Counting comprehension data

··········

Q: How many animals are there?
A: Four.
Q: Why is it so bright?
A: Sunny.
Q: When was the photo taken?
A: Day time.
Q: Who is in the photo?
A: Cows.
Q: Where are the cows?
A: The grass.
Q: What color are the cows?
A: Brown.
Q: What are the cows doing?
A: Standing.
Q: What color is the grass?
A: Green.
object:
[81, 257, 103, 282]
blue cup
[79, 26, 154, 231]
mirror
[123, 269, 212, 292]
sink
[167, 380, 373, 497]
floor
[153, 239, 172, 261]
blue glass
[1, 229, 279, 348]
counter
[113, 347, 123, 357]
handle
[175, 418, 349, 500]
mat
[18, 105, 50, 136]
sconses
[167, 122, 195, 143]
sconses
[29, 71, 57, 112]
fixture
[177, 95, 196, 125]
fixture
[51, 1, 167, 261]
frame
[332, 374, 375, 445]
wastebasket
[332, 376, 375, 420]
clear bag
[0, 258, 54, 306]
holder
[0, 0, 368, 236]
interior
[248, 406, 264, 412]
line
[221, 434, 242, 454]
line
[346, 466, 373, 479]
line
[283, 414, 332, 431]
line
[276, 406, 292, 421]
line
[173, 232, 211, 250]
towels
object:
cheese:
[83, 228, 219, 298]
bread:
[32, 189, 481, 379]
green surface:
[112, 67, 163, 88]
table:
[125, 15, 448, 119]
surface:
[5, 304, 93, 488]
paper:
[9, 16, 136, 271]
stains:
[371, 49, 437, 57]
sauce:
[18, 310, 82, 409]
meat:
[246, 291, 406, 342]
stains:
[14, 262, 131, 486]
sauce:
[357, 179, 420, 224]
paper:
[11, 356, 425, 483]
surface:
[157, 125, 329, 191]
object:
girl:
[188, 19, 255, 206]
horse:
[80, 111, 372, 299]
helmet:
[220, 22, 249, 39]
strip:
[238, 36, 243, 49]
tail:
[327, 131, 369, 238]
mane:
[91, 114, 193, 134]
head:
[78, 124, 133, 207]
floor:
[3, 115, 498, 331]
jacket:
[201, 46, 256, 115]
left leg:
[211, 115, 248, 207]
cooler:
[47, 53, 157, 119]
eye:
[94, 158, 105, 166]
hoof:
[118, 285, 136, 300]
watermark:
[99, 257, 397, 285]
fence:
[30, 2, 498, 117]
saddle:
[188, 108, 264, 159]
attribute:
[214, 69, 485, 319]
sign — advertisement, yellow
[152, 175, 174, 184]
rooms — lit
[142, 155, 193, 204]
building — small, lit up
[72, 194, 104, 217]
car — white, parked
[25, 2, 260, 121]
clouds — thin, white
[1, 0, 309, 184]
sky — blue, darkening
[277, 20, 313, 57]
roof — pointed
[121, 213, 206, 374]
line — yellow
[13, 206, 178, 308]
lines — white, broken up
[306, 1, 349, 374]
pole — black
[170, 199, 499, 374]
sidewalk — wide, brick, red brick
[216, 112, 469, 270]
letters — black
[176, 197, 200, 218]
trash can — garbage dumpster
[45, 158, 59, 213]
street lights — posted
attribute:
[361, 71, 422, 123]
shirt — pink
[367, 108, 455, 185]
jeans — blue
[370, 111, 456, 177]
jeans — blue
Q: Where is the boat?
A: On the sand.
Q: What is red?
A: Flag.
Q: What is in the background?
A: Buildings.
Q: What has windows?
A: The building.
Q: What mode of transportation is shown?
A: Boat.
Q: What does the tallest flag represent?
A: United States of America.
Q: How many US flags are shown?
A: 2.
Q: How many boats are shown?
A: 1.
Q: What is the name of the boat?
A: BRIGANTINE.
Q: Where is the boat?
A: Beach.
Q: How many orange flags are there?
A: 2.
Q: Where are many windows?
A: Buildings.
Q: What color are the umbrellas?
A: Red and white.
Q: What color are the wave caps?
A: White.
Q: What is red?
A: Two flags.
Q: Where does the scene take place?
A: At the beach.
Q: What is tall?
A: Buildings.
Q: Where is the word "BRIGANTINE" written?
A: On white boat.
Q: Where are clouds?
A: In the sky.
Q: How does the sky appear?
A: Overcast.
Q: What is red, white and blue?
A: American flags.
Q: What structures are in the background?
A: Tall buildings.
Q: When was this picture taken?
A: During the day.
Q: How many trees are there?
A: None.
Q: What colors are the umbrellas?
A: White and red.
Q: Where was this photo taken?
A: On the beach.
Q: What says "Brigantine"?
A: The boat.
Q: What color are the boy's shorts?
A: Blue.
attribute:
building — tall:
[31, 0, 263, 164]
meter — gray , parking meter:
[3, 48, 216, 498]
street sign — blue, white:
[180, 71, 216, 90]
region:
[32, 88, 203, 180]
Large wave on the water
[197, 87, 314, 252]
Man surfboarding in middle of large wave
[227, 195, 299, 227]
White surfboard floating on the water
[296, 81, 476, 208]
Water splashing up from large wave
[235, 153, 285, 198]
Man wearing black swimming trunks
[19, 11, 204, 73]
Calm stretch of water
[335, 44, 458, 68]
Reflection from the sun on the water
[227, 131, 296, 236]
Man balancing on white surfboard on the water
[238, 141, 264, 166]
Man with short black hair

··········

> **TRY IT**:
Starting with the line containing "Q: Where is the word" and going on through the final line, change "region" to "area" and give those lines again with nothing else altered.

> **RESPONSE TO THIS TASK**:
Q: Where is the word "BRIGANTINE" written?
A: On white boat.
Q: Where are clouds?
A: In the sky.
Q: How does the sky appear?
A: Overcast.
Q: What is red, white and blue?
A: American flags.
Q: What structures are in the background?
A: Tall buildings.
Q: When was this picture taken?
A: During the day.
Q: How many trees are there?
A: None.
Q: What colors are the umbrellas?
A: White and red.
Q: Where was this photo taken?
A: On the beach.
Q: What says "Brigantine"?
A: The boat.
Q: What color are the boy's shorts?
A: Blue.
attribute:
building — tall:
[31, 0, 263, 164]
meter — gray , parking meter:
[3, 48, 216, 498]
street sign — blue, white:
[180, 71, 216, 90]
area:
[32, 88, 203, 180]
Large wave on the water
[197, 87, 314, 252]
Man surfboarding in middle of large wave
[227, 195, 299, 227]
White surfboard floating on the water
[296, 81, 476, 208]
Water splashing up from large wave
[235, 153, 285, 198]
Man wearing black swimming trunks
[19, 11, 204, 73]
Calm stretch of water
[335, 44, 458, 68]
Reflection from the sun on the water
[227, 131, 296, 236]
Man balancing on white surfboard on the water
[238, 141, 264, 166]
Man with short black hair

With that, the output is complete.